Advantages of an asset purchase.

When you buy a company’s assets, you can allocate the purchase price among various assets of the business based on their fair market value at the time of the purchase.  The amounts you allocate can then be used as the basis for the company’s depreciation deductions and to establish a loss or gain when you dispose of the assets at a later date.

For example, assume that you pay $100,000 for a business that has fixed assets with a fair market value of $100,000 and a book value of $50,000.  If you buy the company’s stock, you can only depreciate $50,000 of fixed assets.  But if you buy the assets of the business, you can take depreciation deductions on the full fair market value of the $100,000 in fixed assets.

Allocate asset values for maximum tax savings

Since some assets are depreciable and some are not, the way you allocate the purchase price to the various assets of the business is the key to maximizing deductions.  When you’ve determined those allocations, make sure that the assets are listed in the sales contract and that a specific amount is assigned to each.  You’ll need this information to support your deductions.

Handling Critical Assets

Goodwill is the amount you pay for a business in excess of the value of all the other assets of the business.  The amount you allocate to goodwill is amortized over a 15-year period beginning in the month of acquisition.  Be careful to assign a reasonable value to goodwill and to include it in the sales contract.  If goodwill is left out of the contract, the IRS can assign a value to it and lower the value you allocate to another depreciable asset.

Seller’s agreements not to compete often assign a specific value to this item and typically

cover a fixed time period.  The IRS allows agreements not to compete to be amortized over a 15-year period regardless of the fixed time period stated in the contract.  Be careful not to overvalue an agreement not to compete of less than 15 years since it must be amortized over a 15-year period.

Consulting fees are often paid to sellers who remain active in the business over a period of time.  If you allocate a portion of the purchase price to a consulting fee the amount is fully deductible. 

Employment contracts are sometimes given to key employees before a business is sold.  You acquire these contracts when you buy the business, so you can allocate a portion of the purchase price to them.  The cost can be amortized over the life of the contracts and is deductible.

 Lease purchase premiums are amounts paid by the buyer to acquire an existing lease at an attractively low rent.  You can write off lease premium costs over the remaining term of the lease.

Subscription lists and customer lists may be amortized if its value can be ascertained and the list has a limited useful life, the duration of which can be determined with reasonable accuracy.

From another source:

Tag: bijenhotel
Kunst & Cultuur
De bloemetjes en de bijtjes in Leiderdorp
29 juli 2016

Business-buying traps to avoid

Don’t forget that while buildings are depreciable, land is not.  If you buy buildings and land, be sure that the sales contract separately states the price of the buildings and the price of the land so you can determine depreciation deduction for the buildings.

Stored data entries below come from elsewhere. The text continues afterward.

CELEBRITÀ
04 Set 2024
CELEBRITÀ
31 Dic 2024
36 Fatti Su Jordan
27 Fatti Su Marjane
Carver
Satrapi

To maximize depreciation deductions, some buyers often seek a relatively high purchase price allocation for fixed assets such as machinery and equipment.  However, fixed assets may be subject to state sales tax and a high valuation can result in a higher sales tax.  Some simple advance calculations will help you avoid this trap.


Put your safe deposit box in your corporation’s name

 In most states, a safe deposit box in an individual’s name will be sealed when the individual dies so that the authorities can take an inventory of its contents.  If you are a shareholder in a closely held corporation, you can avoid this problem by renting a safe deposit box in the name of your corporation.  Safe deposit boxes in corporate names are not sealed when a shareholder dies.

By giving the right of access to the box to a fellow corporate officer whom you trust, you can assure your heirs of immediate access to the box.

Check the law in your state first, because some states will not seal a safe deposit box if it is rented jointly in the names of you and your spouse.